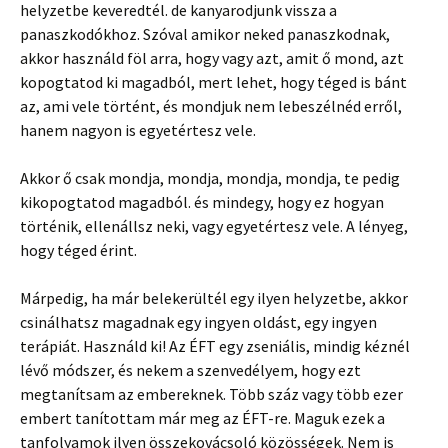
helyzetbe keveredtél. de kanyarodjunk vissza a
panaszkodókhoz. Szóval amikor neked panaszkodnak,
akkor használd föl arra, hogy vagy azt, amit ő mond, azt
kopogtatod ki magadból, mert lehet, hogy téged is bánt
az, ami vele történt, és mondjuk nem lebeszélnéd erről,
hanem nagyon is egyetértesz vele.
Akkor ő csak mondja, mondja, mondja, mondja, te pedig
kikopogtatod magadból. és mindegy, hogy ez hogyan
történik, ellenállsz neki, vagy egyetértesz vele. A lényeg,
hogy téged érint.
Márpedig, ha már belekerültél egy ilyen helyzetbe, akkor
csinálhatsz magadnak egy ingyen oldást, egy ingyen
terápiát. Használd ki! Az ÉFT egy zseniális, mindig kéznél
lévő módszer, és nekem a szenvedélyem, hogy ezt
megtanítsam az embereknek. Több száz vagy több ezer
embert tanítottam már meg az ÉFT-re. Maguk ezek a
tanfolyamok ilyen összekovácsoló közösségek. Nem is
——————————
» DESCRIPTION OF THE TASK: Collect each line of the listing above that contains the word "vagy". Case counts.

» WRITTEN RESPONSE:
akkor használd föl arra, hogy vagy azt, amit ő mond, azt
történik, ellenállsz neki, vagy egyetértesz vele. A lényeg,
megtanítsam az embereknek. Több száz vagy több ezer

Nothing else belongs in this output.